SELECTED EXTRACT:
────────────────────────────────────────

If a taxon is too uncertain to receive a new name, it should remain with a vernacular designation (e.g., the marine form, group 12A). If it is already named, but its affinities are too uncertain to move it to another genus or family, it should be left where it is. There is one exception, and that is that a new species should be put into some genus even if it is not very certain which is the most appropriate, or if necessary a new genus should be created for it. Otherwise, it will not be validly published, it will be in limbo, and it will be generally overlooked, because no one else will know how to index it or how to seriously consider it. If it is misplaced, it can later be moved to a better genus. Names of procaryotic genera should not end in -myces, -phyces, -phyta, or -virus to avoid confusion with mycology, botany, or virology.

The formation of names is considered at length by Trüper in the accompanying section on Etymology in Nomenclature of Procaryotes. This gives advice on Latinization. He recommends that names should be short and easy to pronounce and should be formed from Latin or Greek roots where possible. He discusses the difficulties of forming names of taxa from the names of persons. Authors should refrain from naming taxa after themselves.

The basic needs for publication of a new taxon are four: (a) the publication should contain a new name in proper form that is not a homonym of an earlier name of bacteria, fungi, algae, protozoa, or viruses; (b) the taxon name should not be a synonym of an earlier taxon name; (c) a description or at least a diagnosis should be given; and (d) the type should be designated. A new species is indicated by adding the Latin abbreviation sp. nov., a new genus by gen. nov., and a new combination by comb. nov. The most troublesome part is the search of the literature to cover the first two points. This is now greatly simplified for bacteria, because the new starting date means that one need search only the Approved Lists of Bacterial Names and the issues of the International Journal of Systematic Bacteriology from January, 1980, onward for all validly published names that have to be considered. This task is made easier by the periodic cumulative updating of names in the International Journal of Systematic Bacteriology (e.g., Moore and Moore, 1989) and by the increasing availability of electronic online listings (e.g., Euzéby at Web site www-sv.cict.fr/bacterio/ and by the DSMZ, Braunsweig, Germany). However, the new name has to be published in that journal, with its description and designation of type, or, if published elsewhere, the name must be announced in that journal to render it validly published.

The proposed biocode

In recent years there has been growing awareness in botany and zoology of the problems for nomenclature from the huge numbers of new organisms that are being discovered. The different biological disciplines, therefore, have started the process of unifying the nomenclature of all living organisms, and a proposal for a universal BioCode is being actively pursued. A draft has been published (Greuter et al., 1998), which is now being studied by the organizations responsible for the codes for animals, plants, microorganisms, cultivated plants, and viruses. The aim of the BioCode is to introduce changes for names of taxa published at some date after January 1, 2000.

These proposals are at present only recommendations until the reforms are complete and widely accepted. The present codes of nomenclature will continue to operate in their own subject areas but will be revised to implement the provisions of the BioCode. The International Union of Microbiological Societies (which is the body ultimately responsible for the Bacteriological Code) is, in principle, in favor of this development, but the practical implementation will take some time. Nevertheless, it would be wise for microbiologists to take account of the main proposals.

It is evident that revision of the Bacteriological Code will be required to achieve the aims of the BioCode, although it will often be possible to make exceptions for bacteriological work. It is to be hoped that such revision will ultimately lead to a version expressed in language familiar to bacteriologists and illustrated by examples from this discipline.

────────────────────────────────────────

INFORMATION SUPPLIED:
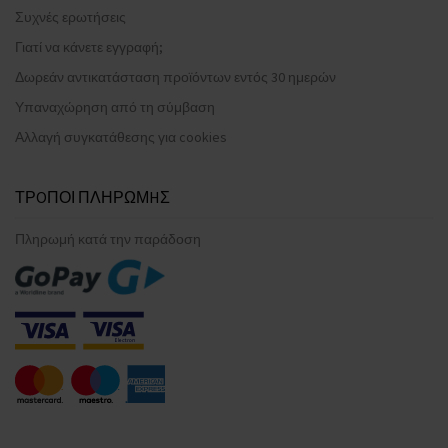
Συχνές ερωτήσεις
Γιατί να κάνετε εγγραφή;
Δωρεάν αντικατάσταση προϊόντων εντός 30 ημερών
Υπαναχώρηση από τη σύμβαση
Αλλαγή συγκατάθεσης για cookies
ΤΡOΠΟΙ ΠΛΗΡΩΜHΣ
Πληρωμή κατά την παράδοση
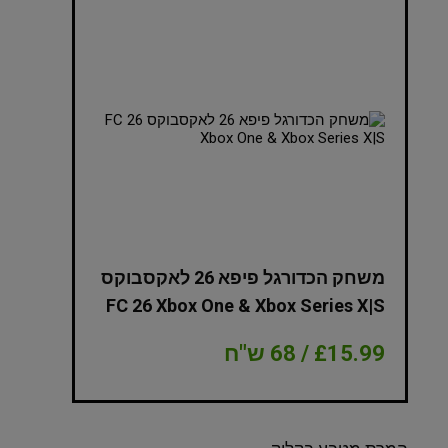
NBA 2K
משחק הכדורגל פיפא 26 לאקסבוקס
Edition Xbox
FC 26 Xbox One & Xbox Series X|S
£15.99 / 68 ש"ח
£8.99 / 38 ש"ח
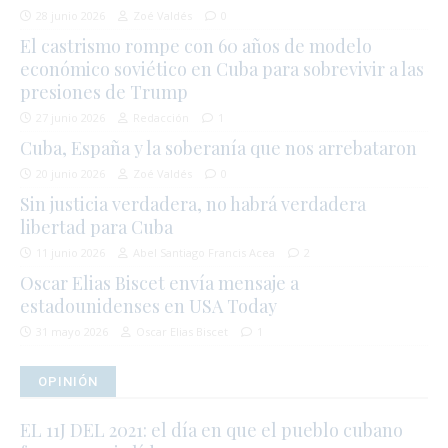
28 junio 2026
Zoé Valdés
0
El castrismo rompe con 60 años de modelo
económico soviético en Cuba para sobrevivir a las
presiones de Trump
27 junio 2026
Redacción
1
Cuba, España y la soberanía que nos arrebataron
20 junio 2026
Zoé Valdés
0
Sin justicia verdadera, no habrá verdadera
libertad para Cuba
11 junio 2026
Abel Santiago Francis Acea
2
Oscar Elias Biscet envía mensaje a
estadounidenses en USA Today
31 mayo 2026
Oscar Elias Biscet
1
OPINIÓN
EL 11J DEL 2021: el día en que el pueblo cubano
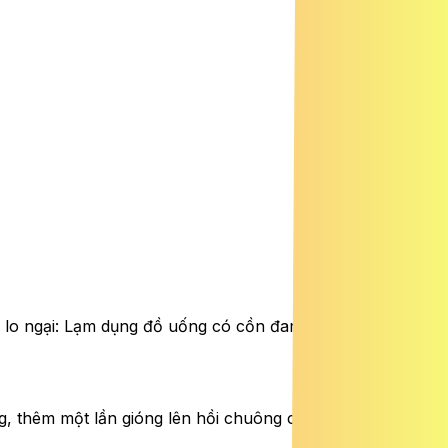
g lo ngại: Lạm dụng đồ uống có cồn đang âm thầm đẩy
g, thêm một lần gióng lên hồi chuông cảnh báo về hệ lụy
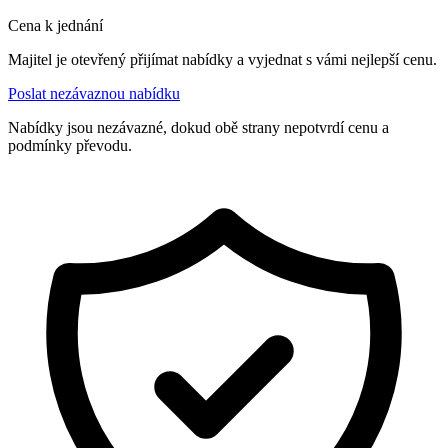
Cena k jednání
Majitel je otevřený přijímat nabídky a vyjednat s vámi nejlepší cenu.
Poslat nezávaznou nabídku
Nabídky jsou nezávazné, dokud obě strany nepotvrdí cenu a
podmínky převodu.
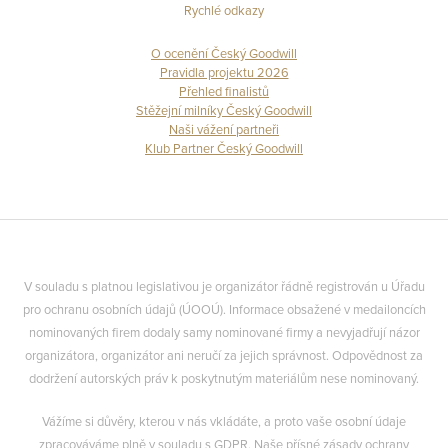
Rychlé odkazy
O ocenění Český Goodwill
Pravidla projektu 2026
Přehled finalistů
Stěžejní milníky Český Goodwill
Naši vážení partneři
Klub Partner Český Goodwill
V souladu s platnou legislativou je organizátor řádně registrován u Úřadu
pro ochranu osobních údajů (ÚOOÚ). Informace obsažené v medailoncích
nominovaných firem dodaly samy nominované firmy a nevyjadřují názor
organizátora, organizátor ani neručí za jejich správnost. Odpovědnost za
dodržení autorských práv k poskytnutým materiálům nese nominovaný.
Vážíme si důvěry, kterou v nás vkládáte, a proto vaše osobní údaje
zpracováváme plně v souladu s GDPR. Naše přísné zásady ochrany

────────────────────────────────────────

SET OF TASKS:
[a] Decide whether each statement agrees with the nomenclature passage. Answer yes or no for each, and quote the words of the passage that decide it. (i) Names of procaryotic genera may end in -virus. (ii) A new genus is marked with the abbreviation gen. nov. (iii) The International Union of Microbiological Societies opposes the BioCode.
[b] Reproduce the nomenclature passage word for word, starting with "It is evident" and going on through "from this discipline.".
[c] In the nomenclature passage, what should authors refrain from doing?

ANSWERS TO THE EXERCISE:
[a]
(i) No: "Names of procaryotic genera should not end in -myces, -phyces, -phyta, or -virus to avoid confusion with mycology, botany, or virology."
(ii) Yes: "a new genus by gen. nov."
(iii) No: "is, in principle, in favor of this development"

[b]
It is evident that revision of the Bacteriological Code will be required to achieve the aims of the BioCode, although it will often be possible to make exceptions for bacteriological work. It is to be hoped that such revision will ultimately lead to a version expressed in language familiar to bacteriologists and illustrated by examples from this discipline.

[c] Naming taxa after themselves.